Records from a data source:
--------------------------------

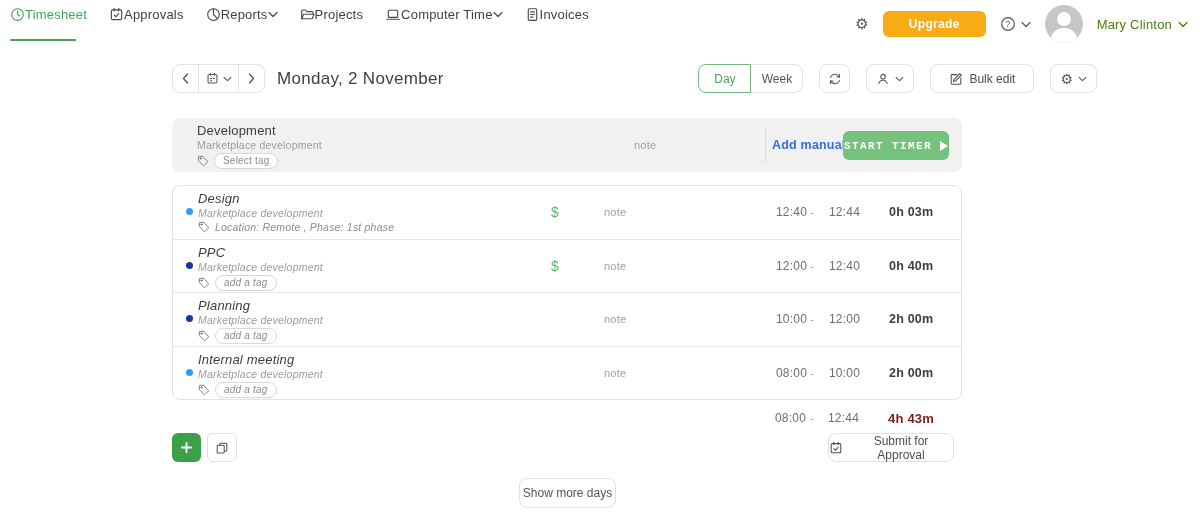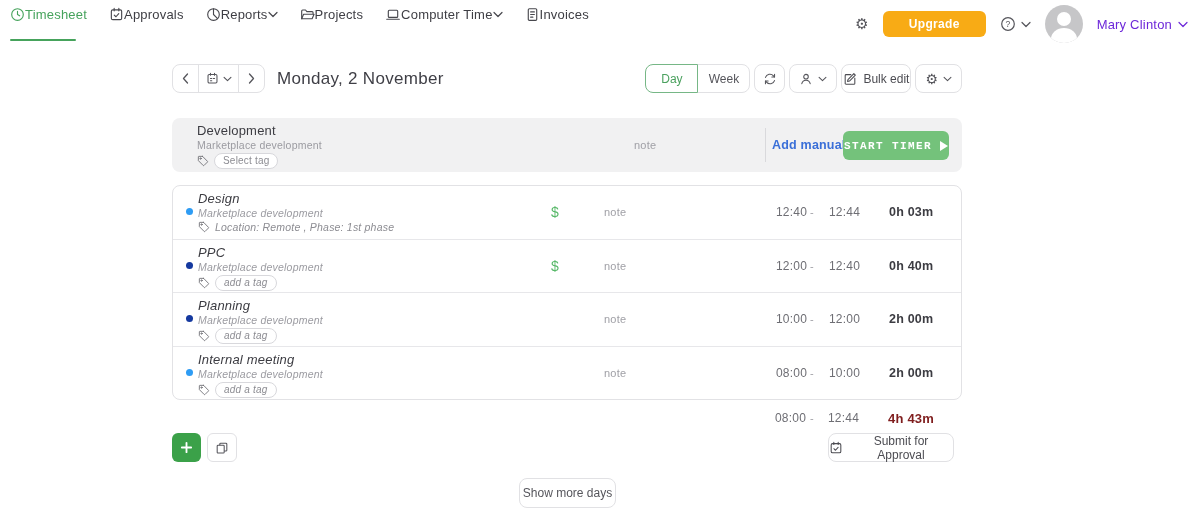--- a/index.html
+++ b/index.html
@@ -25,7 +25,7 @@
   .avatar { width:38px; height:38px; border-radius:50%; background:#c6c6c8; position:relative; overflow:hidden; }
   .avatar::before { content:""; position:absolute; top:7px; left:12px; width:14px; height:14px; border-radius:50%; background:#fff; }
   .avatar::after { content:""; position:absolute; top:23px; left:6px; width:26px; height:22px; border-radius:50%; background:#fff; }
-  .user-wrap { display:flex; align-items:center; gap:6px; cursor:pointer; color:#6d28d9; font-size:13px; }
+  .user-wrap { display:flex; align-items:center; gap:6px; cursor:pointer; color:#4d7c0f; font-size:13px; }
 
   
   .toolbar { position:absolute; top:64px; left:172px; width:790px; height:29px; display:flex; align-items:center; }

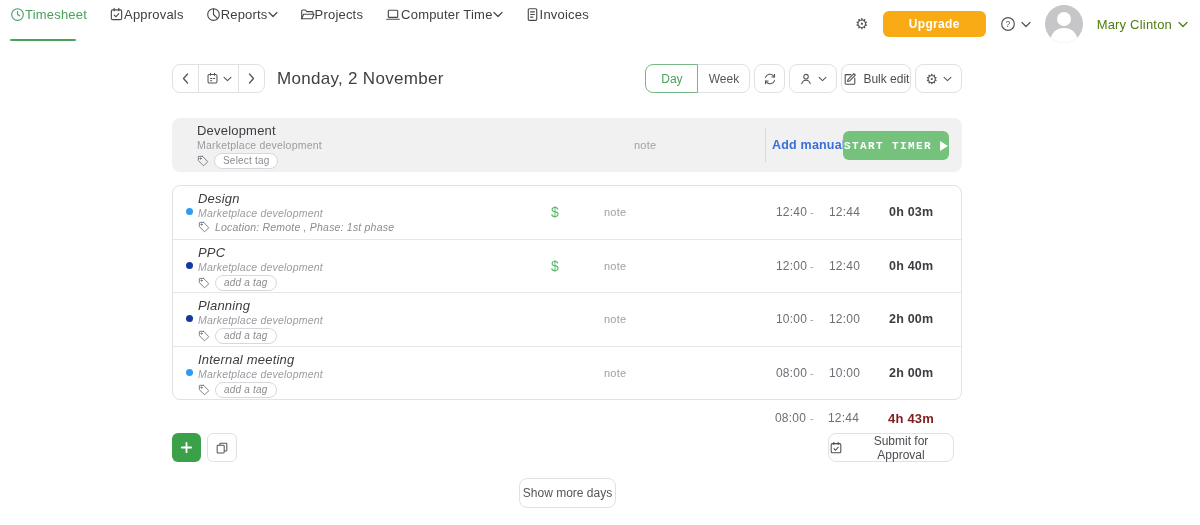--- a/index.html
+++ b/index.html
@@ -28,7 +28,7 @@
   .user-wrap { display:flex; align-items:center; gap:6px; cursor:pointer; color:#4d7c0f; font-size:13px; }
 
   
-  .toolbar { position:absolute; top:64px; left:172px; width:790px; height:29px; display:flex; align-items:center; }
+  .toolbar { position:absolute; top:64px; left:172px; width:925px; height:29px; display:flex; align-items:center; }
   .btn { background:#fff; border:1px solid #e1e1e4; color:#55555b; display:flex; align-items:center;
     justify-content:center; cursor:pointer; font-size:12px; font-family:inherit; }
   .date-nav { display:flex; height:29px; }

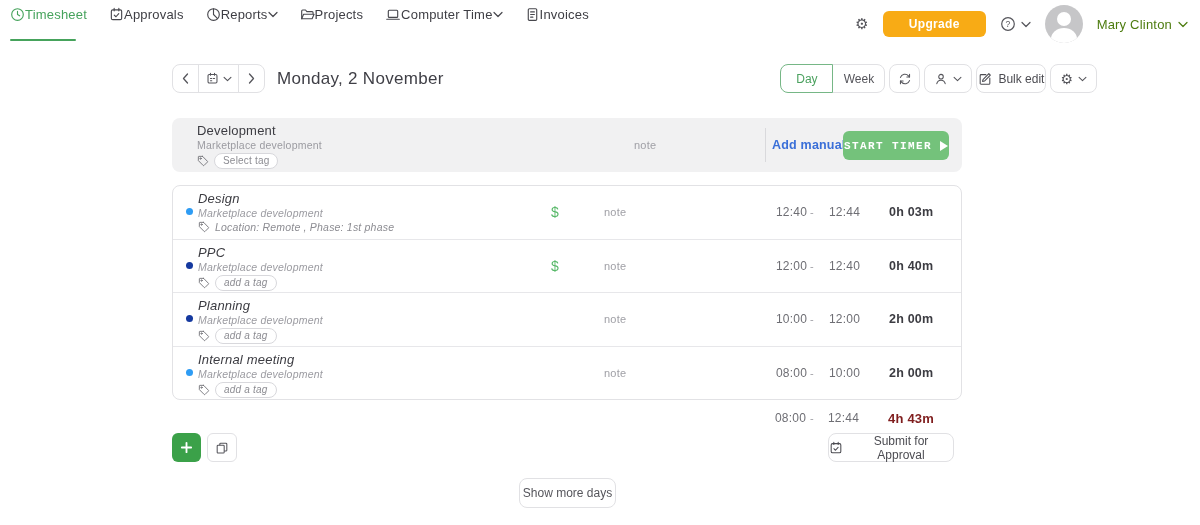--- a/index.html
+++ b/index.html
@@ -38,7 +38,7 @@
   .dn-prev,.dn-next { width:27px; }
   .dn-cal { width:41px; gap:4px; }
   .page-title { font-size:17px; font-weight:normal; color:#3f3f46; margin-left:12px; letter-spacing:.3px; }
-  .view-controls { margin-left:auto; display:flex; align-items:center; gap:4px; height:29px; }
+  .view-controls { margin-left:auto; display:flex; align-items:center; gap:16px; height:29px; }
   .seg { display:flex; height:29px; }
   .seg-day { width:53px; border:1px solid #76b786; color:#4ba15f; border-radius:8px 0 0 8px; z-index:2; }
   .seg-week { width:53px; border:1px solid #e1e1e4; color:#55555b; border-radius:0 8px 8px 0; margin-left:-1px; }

--------------------------------

**Work item**: Starting at the line with "display:flex; align-items:center; gap:16px;", copy every line down to the last one above, exactly as written and with nothing else.

**Task answer**:
+  .view-controls { margin-left:auto; display:flex; align-items:center; gap:16px; height:29px; }
   .seg { display:flex; height:29px; }
   .seg-day { width:53px; border:1px solid #76b786; color:#4ba15f; border-radius:8px 0 0 8px; z-index:2; }
   .seg-week { width:53px; border:1px solid #e1e1e4; color:#55555b; border-radius:0 8px 8px 0; margin-left:-1px; }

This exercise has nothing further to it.